GameFi Tokens Stage Comeback as Gala Games Teams Up with White House
GameFi tokens are shaking off the crypto winter blues—Gala Games just inked a deal with the Biden administration, sending speculative capital scrambling back into play-to-earn assets. Because nothing revitalizes a sector like political endorsement and the sweet scent of regulatory capture.
Pump-and-dump mechanics? Still there. Tokenomics? Questionable as ever. But when the White House winks at blockchain gaming, even degens pause their shitcoin rotations.
Watch for leveraged longs piling into metaverse adjacent tokens—because in crypto, the fastest way to resurrect a narrative is to drape it in bureaucratic legitimacy.
User engagement
The effort aimed to introduce blockchain to families without overwhelming them.
The game, hosted at easter.gala.games, offered a "free and simple" experience where players collected virtual eggs to win unique non-fungible tokens (NFTs) stored on GalaChain, Gala’s proprietary Layer 1 blockchain, the company said in an announcement shared with CoinDesk.
Players were able to log in, explore, and collect eggs without needing a crypto wallet experience, Gala Games said. Every NFT reward was stored on GalaChain, hinting at future use across Gala’s entertainment projects, including Gala Music and Gala Film.

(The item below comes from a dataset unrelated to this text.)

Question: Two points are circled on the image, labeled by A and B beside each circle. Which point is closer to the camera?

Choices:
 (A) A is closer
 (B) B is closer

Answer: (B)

The Web3 gaming firm told CoinDesk that over 300,000 games have been played since the event launched, with about 100,000 new accounts created. Roughly 17% of participants went on to explore Gala’s other projects, suggesting real user engagement beyond the Easter event.
The project, founded in 2019 by Zynga co-founder Eric Schiermeyer, has been laying the groundwork for broader adoption through partnerships with DreamWorks Animation, NBCUniversal, and collaborations with artists like Snoop Dogg. Earlier this month, Gala Film announced a partnership with LG Electronics to bring Web3 entertainment to TVs, and the company hinted it is working with a government agency on transparency efforts.
Industry reaction
The Easter game marks a real-world test for the project and the broader GameFi sector.
When asked about the lead-up to the event, Schiermeyer shared that the project has been focusing on the high-level tie-up. "We have a team dedicated to government outreach," they said. "I also spent time at Mar-a-Lago and spoke with the President. But mainly we wanted to help make the event more fun, and I think that sentiment was well received."
Industry reactions were mixed. Some praised the visibility, while others pointed out that more work is needed for the mass adoption of the GameFi industry.
Jack O’Holleran, CEO of SKALE Labs, told CoinDesk that GameFi has never stopped expanding, but its issue has been visibility instead. The technology, on top of that, has matured. "In the past, you needed to manage your own crypto wallets and pay high gas fees just to play," he said. "Now, gas-free blockchains and seamless onboarding remove those barriers."
“Functional values and utility that blockchain brings to gaming cannot be suppressed for much longer," he added.
Still, a broader adoption of the GameFi sector will require further meaningful collaboration with mainstream gaming outlets. This could potentially open the “floodgates," O’Holleran added, as player bases for the traditional gaming sector are far beyond the crypto sector’s user count. If so, the “floodgates will be open.”
Meanwhile, Mitja Goroshevsky, co-founder of Gosh, praised the visibility of Gala Games and the GameFi sector via the White House tie-up but warned that the industry must still solve its identity crisis.
"It’s caught between being about gaming and being about trading," he said.
"Until blockchain games introduce fundamentally new experiences, government partnerships alone won’t drive mass adoption."